Tant de supputations échauffaient les consciences, et ce travail-là créait d’heureuses retombées. Les imaginations laissées en jachère par trop de misère se révélaient enfin foisonnantes de fruits délicieux comme amers, si bien que dans le hameau hommes et femmes menaient une vie secrète pleine de fantasmagories, de désirs inassouvis et de projets grandioses. Et peut-être posaient-ils là, à travers leurs divagations, les prémices d’une légende à venir. Comme un manque à combler, un besoin d’explorer une part obscure d’eux-mêmes, un souci collectif de répondre aux questionnements par des allégories et de donner aux inquiétudes des ressorts pittoresques. Au coucher, leurs délicates obsessions se transformaient en rêves et enfin ils pénétraient dans la maison des amants où s’entassaient leurs mystères ; des elfes et des faunes retenus par des chaînes, des oiseaux mythiques capturés dans des cages, des diablotins et des farfadets, une chèvre dont les pis donnaient de l’hydromel, des rayonnages de bocaux d’herbes magiques dont on tirait des élixirs de jouvence, des onguents de beauté éternelle et des potions maléfiques.
C’était précisément à cette heure-là que les amants se décidaient à sortir.

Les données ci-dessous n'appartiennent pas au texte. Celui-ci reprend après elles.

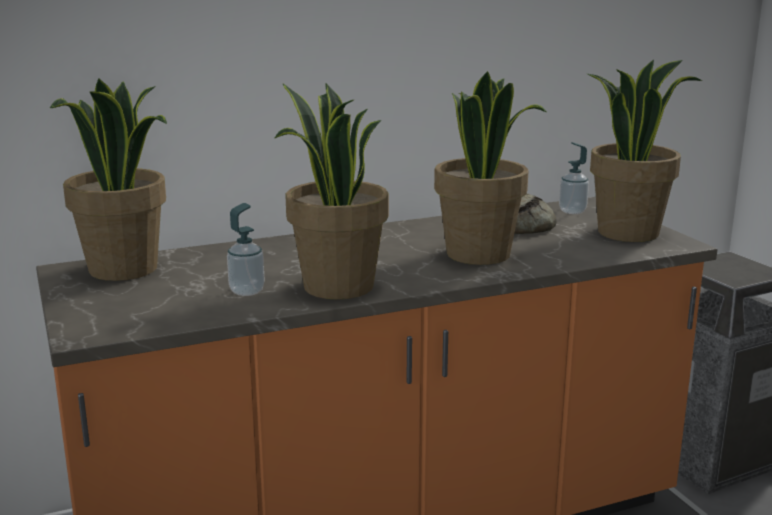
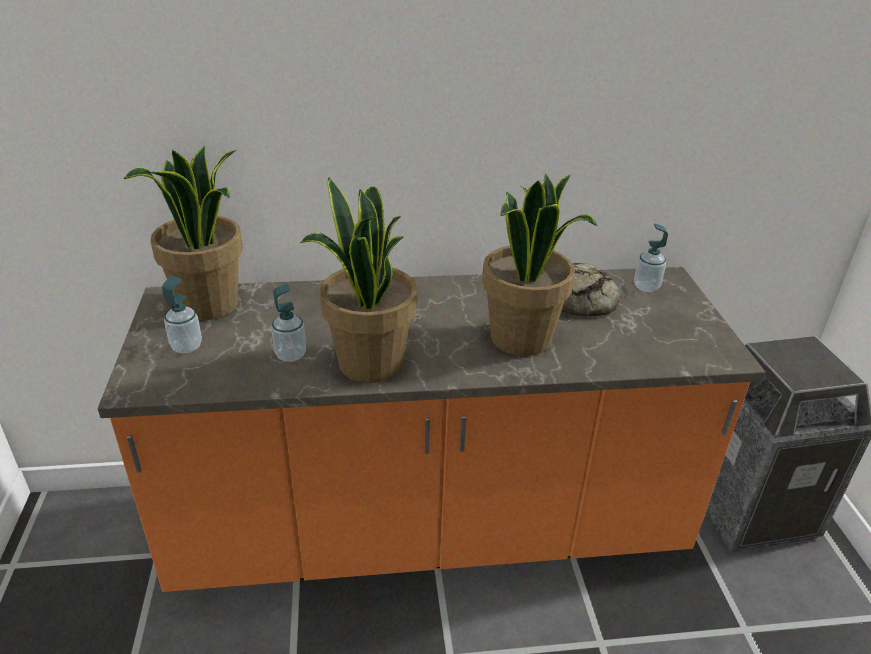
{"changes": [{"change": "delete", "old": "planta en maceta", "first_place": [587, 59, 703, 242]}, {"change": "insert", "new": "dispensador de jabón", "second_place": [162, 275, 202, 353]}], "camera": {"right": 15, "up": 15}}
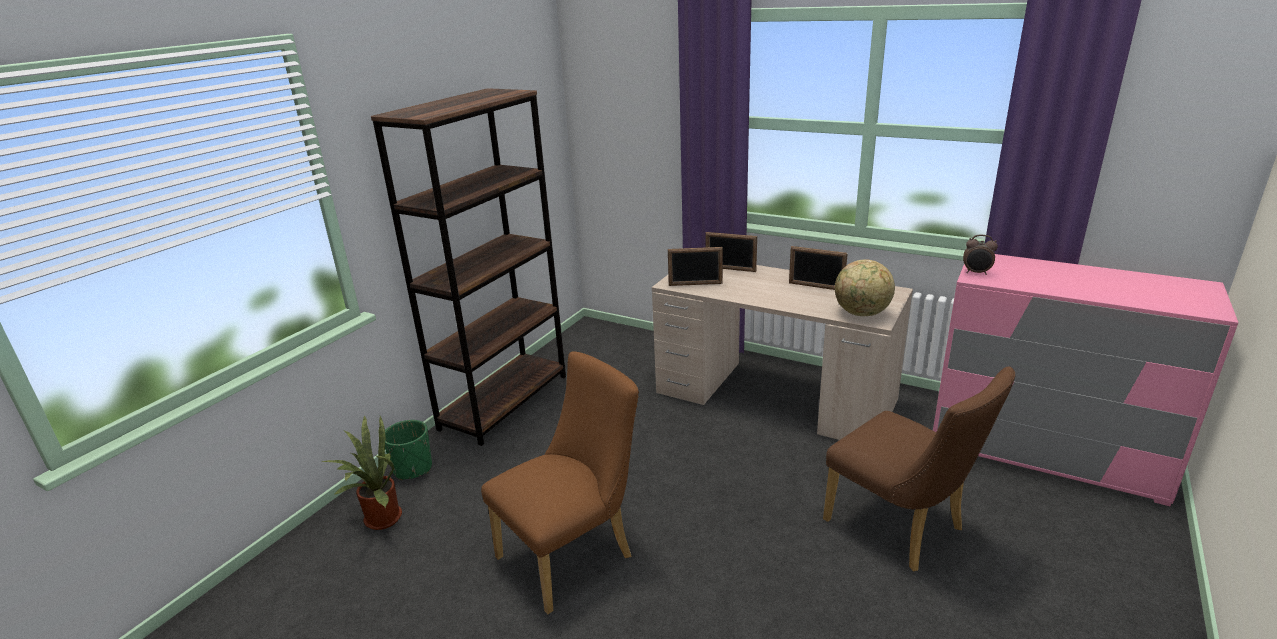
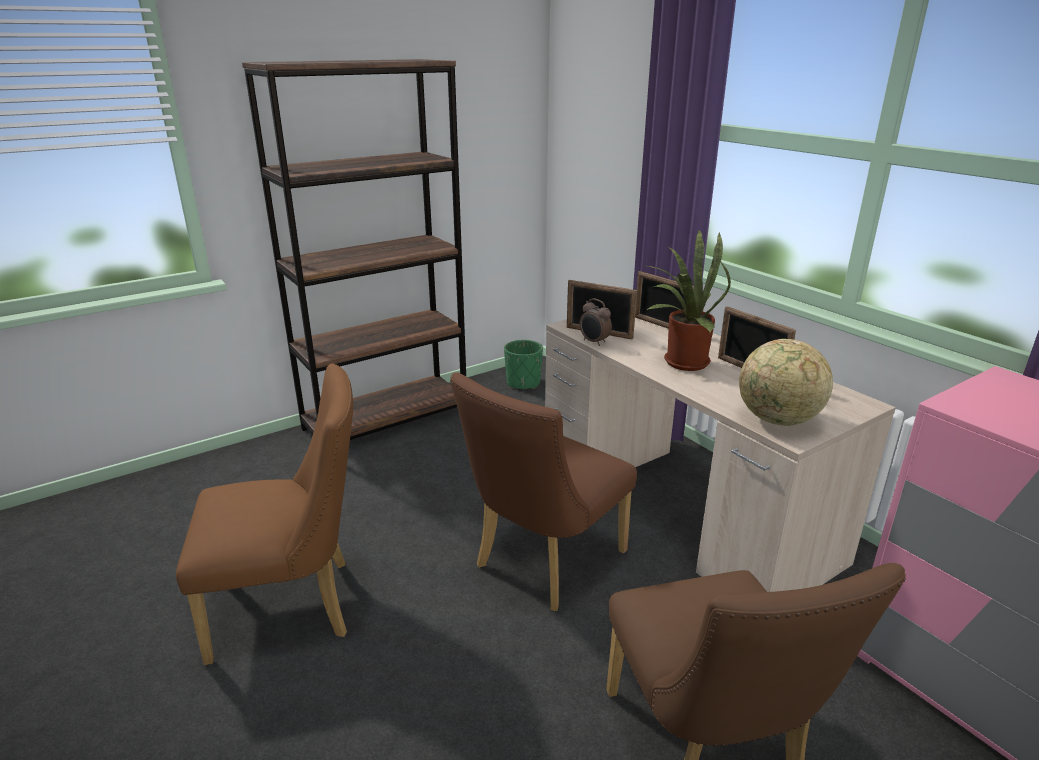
{"changes": [{"change": "insert", "new": "silla/marrón", "second_place": [450, 372, 637, 611]}, {"change": "move", "old": "planta en maceta", "first_place": [322, 415, 402, 530], "second_place": [643, 229, 731, 371]}, {"change": "move", "old": "maceta/verde", "first_place": [385, 420, 432, 480], "second_place": [504, 340, 543, 389]}, {"change": "move", "old": "despertador", "first_place": [963, 235, 998, 275], "second_place": [580, 298, 612, 346]}], "camera": {"right": 25, "up": 0}}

Dans la forêt tout offerte, ils agissaient comme s’ils étaient les derniers à habiter la Terre, occupés à des affaires plus anodines que celles qui peuplaient les rêves alentour, mais impensables pour qui s’était consacré au braconnage ou à la cueillette. C’était comme s’ils avaient voulu, de nuit, réparer leurs activités du jour. Lui, si habile à piéger le gibier, tenait l’inventaire des espèces rares et tentait à sa manière de les préserver. Il apprenait à sa bien-aimée à discerner la hulotte du hibou des marais, à différencier l’empreinte du chevreuil de celle de la biche. Il lui arrivait aussi de délivrer d’un de ses propres pièges un spécimen trop jeune, comme ce marcassin qu’ils avaient soigné au lieu de s’en nourrir. Sa compagne, pour qui le geste de cueillir était aussi précieux que celui de s’en abstenir, avait invité son amoureux à assister à un spectacle qui ne se produisait qu’une fois l’an, l’éclosion d’une fleur de lune, blanche, aux feuilles pointues et au pistil rouge, si éphémère qu’elle fanait dès le lever du soleil. Il lui arrivait aussi de planter, comme cette graine de la grosseur d’une noix, échangée avec une consœur de retour du Sud, et qui donnerait un arbre palmier aux feuilles géantes et dentelées. Les amants s’amusaient à l’idée que dans un siècle on se demanderait comment cet arbre étrange avait poussé au milieu des chênes.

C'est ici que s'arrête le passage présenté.